▶ Excerpted passage
☆ ☆ ☆

One thing I have learned within a week, and that is, fully to understand the merits of Christopher Columbus and Captain Cook. Even in my most pluckless condition, pale, haggard and hirsute, I could have performed a genuflexion, with the ardor of Carlyle himself, to these heroes of the sea.

I have wondered how any soul could feel grand or sublime upon the ocean. Lord Jeffrey has demonstrated that beauty and sublimity are subjective, not inherent to the objects seen, but depending upon the mind of the person seeing. The labyrinth of forms which emanate from the painter's pencil and distil upon the canvass the freshness of Nature's Beauty, are first pictured in his soul. The warm breath of enthusiasm passes over the gross materials of earth, solves them into the refinement of thought, and then the "imprisoned splendor of the soul" bursts forth to beautify and bless. If, therefore, there is to be found beauty or sublimity upon the ocean, the mental tentacula must reach out and find it. But when they are paralyzed and shrunken by this everlasting sea-sickness-where is the sub I beg pardon. Eureka! It is the sublimity Burke discovered in Spencer's Cave of Error,—the nauseate sublime! Its monosyllabic expression, is simply-Ugh!

☆ ☆ ☆

▶ Information supplied
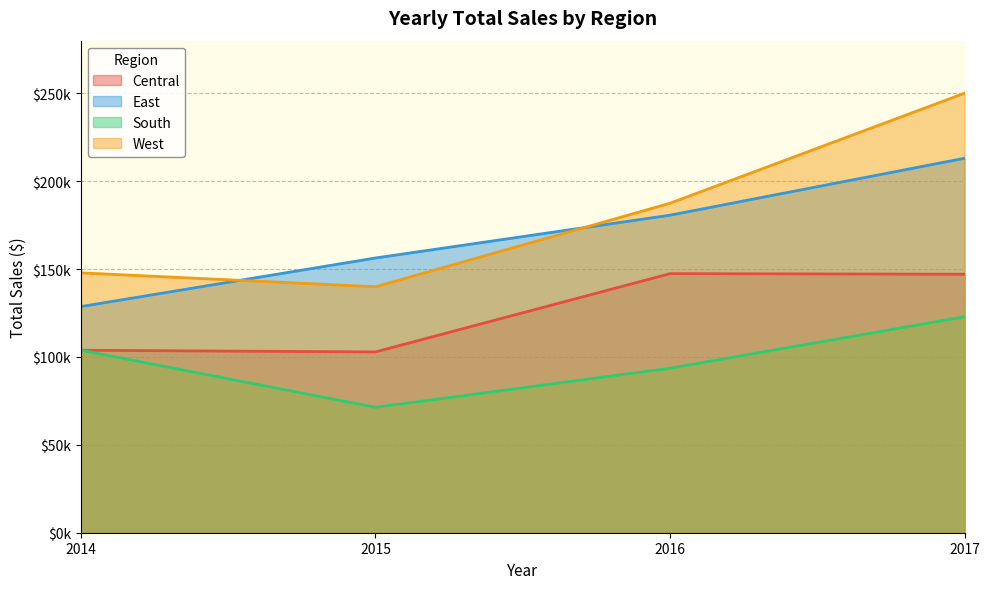

Does the chart display data point markers on the line(s)?

No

☆ ☆ ☆

▶ What the exercise asks
Answer these questions from the seasickness passage, one per line:
1. Which two heroes of the sea does the writer say they have come to fully understand within a week?
2. According to Lord Jeffrey, on what do beauty and sublimity depend?
3. In what did Burke discover the sublimity that the writer calls "the nauseate sublime"?
The data has nothing to do with the seasickness passage.

▶ Response to the task
1. Christopher Columbus and Captain Cook.
2. On the mind of the person seeing.
3. In Spencer's Cave of Error.